- **Written request 1**
List the television shows named in the first full paragraph of the article on Netflix and "The Haunting" series below.

^^^^^^^^^^^^^^^^

By Lauren LaMagna
For a few years now, Netflix has been at the forefront of the Golden Age of television. Starting with “House of Cards” and “Orange Is the New Black” in 2013, the streaming service has been relying on niche audiences, resulting in stories that might not have been on television otherwise. From the British drama “The Crown” to the science-fiction ‘80s-inspired “Stranger Things” and the absurd comedy “Unbreakable Kimmy Schmidt,” Netflix has allowed artists to tell the stories they’ve wanted to tell that might not have fit the network mold. Luckily, this has rewarded Netflix with hundreds of thousands of views and multiple Emmys. Some of these shows are destined for greatness and critical acclaim, but others are surprises.
Note: major spoilers ahead for “The Haunting of Hill House” and “The Haunting of Bly Manor”
In the fall of 2018, “The Haunting of Hill House” premiered on Netflix. The ten-episode show loosely based on Shirley Jackson’s novel seemed like the perfect show for subscribers to watch during the Halloween season. But what the average viewer (and non-die-hard horror fan) didn’t know was that this was a Mike Flanagan (“Doctor Sleep“) production, and he takes horror to a whole new level.
“The Haunting of Hill House” was arguably the shock of the 2018-2019 television season. The story follows a family of seven during their dreadful stay in a haunted house and the effects of that experience years later. The following Halloween, people were dressing up as the characters (The Bent-Neck Lady and Theo were the popular choices), quoting the show, and figuring out who can spot the most (if not all) the hidden ghosts that populated each episode.
Last week, the second series of “The Haunting,” now an anthology, “The Haunting of Bly Manor” premiered on Netflix. “Bly Manor,” based on the novella “The Turning of the Screw” by Henry James, follows a young au pair, Dani (Victoria Pedretti), who cares for two peculiar children in the British countryside. Within the premiere weekend, “Bly Manor” was the number one stream in multiple countries and cements how Mike Flanagan and company have truly changed the horror genre.
“The Haunting” series truthfully elevates the horror genre because of how Flanagan bases his stories. Both “Hill House” and “Bly Manor” aren’t just haunted house stories. One can even say that they, especially the latter, aren’t what an average watcher would consider “horror” to be, but Flanagan introduced us to his version of horror with “Hill House.” Sure, there are jump scares, eerie imagery, ghosts, and other gothic elements involved, but at its core, “Hill House” is a family drama. It’s about six estranged individuals who, by the end of the show, learn to become a family again. “Bly Manor” uses that same concept. It’s not about the scary house, it’s about who is in the scary house.
That’s what makes “The Haunting” series and Mike Flanagan’s work so groundbreaking and rare. The story isn’t centered around the monsters or ghosts or supernatural. It’s about people dealing with and going through dramatic and/or traumatic events. It’s about how we cope with upsetting, frightening, and painful moments and events in our lives – we lock them up, throw them in a closet, and seek distractions or even turn it into a ghost. We are all haunted by something.

^^^^^^^^^^^^^^^^

- **Written request 2**
Rewrite the entries from the first line up to and including the line containing "8: (609, 278)", replacing "absolute pixels" with "exact pixels" and leaving everything else unchanged.

(Records from a dataset)
^^^^^^^^^^^^^^^^

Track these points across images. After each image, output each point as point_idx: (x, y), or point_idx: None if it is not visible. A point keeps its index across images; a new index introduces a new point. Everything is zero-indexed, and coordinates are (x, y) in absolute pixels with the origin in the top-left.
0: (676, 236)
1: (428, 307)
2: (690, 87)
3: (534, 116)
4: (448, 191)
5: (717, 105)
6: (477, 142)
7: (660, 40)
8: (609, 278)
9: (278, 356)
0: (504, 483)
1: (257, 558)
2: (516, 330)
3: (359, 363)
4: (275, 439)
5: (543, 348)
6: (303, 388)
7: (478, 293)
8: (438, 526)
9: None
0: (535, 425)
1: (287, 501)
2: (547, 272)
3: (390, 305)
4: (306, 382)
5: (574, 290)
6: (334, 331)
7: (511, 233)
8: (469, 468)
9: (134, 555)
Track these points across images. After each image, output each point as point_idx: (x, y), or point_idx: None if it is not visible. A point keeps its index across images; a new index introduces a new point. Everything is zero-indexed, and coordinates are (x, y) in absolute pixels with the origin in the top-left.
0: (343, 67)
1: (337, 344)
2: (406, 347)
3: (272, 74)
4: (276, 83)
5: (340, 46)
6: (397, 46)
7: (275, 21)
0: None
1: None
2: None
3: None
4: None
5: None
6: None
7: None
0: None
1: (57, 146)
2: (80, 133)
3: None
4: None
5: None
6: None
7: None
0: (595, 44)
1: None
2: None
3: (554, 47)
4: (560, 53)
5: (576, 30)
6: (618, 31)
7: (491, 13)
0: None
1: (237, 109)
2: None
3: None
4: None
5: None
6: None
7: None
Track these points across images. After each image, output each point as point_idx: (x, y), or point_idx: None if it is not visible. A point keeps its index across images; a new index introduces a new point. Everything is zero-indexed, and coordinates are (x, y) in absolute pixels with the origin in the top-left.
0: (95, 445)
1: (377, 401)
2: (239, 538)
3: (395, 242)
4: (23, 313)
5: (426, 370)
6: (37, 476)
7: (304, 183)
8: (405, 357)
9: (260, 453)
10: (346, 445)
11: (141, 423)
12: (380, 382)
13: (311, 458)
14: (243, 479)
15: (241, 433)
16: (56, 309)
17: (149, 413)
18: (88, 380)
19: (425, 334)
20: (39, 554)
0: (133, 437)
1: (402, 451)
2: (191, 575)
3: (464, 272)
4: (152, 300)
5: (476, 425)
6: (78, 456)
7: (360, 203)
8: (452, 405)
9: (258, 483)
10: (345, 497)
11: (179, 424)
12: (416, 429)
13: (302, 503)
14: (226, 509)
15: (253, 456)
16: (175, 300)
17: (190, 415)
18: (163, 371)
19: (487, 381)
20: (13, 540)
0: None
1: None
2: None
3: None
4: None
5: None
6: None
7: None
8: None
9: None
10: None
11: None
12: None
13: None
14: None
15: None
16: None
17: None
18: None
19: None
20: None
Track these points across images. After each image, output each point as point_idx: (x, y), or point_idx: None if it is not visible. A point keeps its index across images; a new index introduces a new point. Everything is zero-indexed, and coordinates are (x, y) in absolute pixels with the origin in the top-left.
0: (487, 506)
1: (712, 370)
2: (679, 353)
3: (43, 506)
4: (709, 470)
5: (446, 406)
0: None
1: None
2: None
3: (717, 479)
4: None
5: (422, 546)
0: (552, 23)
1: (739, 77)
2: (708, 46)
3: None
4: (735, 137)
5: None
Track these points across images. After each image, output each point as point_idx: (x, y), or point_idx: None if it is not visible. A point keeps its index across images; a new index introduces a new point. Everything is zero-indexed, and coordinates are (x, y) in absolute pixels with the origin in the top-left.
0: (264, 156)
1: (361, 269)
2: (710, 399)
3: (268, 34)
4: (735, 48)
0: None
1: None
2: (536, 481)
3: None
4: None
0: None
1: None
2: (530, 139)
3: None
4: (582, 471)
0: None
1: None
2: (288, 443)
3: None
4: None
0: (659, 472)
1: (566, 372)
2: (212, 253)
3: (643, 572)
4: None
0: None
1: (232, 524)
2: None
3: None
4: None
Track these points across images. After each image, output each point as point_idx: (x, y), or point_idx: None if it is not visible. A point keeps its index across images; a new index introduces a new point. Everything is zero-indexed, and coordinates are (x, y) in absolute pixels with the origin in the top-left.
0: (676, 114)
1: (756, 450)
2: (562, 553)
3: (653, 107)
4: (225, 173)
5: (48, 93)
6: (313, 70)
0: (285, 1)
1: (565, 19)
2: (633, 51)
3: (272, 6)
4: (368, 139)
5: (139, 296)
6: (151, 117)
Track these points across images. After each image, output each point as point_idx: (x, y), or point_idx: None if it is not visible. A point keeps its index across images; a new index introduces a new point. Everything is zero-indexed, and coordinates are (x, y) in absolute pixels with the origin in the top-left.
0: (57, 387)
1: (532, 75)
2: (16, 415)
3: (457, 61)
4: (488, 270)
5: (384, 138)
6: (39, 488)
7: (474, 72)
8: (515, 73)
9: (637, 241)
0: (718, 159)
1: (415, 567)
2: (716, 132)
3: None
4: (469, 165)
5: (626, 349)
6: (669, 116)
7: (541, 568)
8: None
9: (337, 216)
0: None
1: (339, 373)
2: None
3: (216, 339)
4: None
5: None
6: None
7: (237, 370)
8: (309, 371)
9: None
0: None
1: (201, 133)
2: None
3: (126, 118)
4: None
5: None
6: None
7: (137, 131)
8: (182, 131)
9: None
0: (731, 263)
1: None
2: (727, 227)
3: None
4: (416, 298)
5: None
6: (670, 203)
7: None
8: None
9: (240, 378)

^^^^^^^^^^^^^^^^

- **Expected output 1**
House of Cards
Orange Is the New Black
The Crown
Stranger Things
Unbreakable Kimmy Schmidt

- **Expected output 2**
Track these points across images. After each image, output each point as point_idx: (x, y), or point_idx: None if it is not visible. A point keeps its index across images; a new index introduces a new point. Everything is zero-indexed, and coordinates are (x, y) in exact pixels with the origin in the top-left.
0: (676, 236)
1: (428, 307)
2: (690, 87)
3: (534, 116)
4: (448, 191)
5: (717, 105)
6: (477, 142)
7: (660, 40)
8: (609, 278)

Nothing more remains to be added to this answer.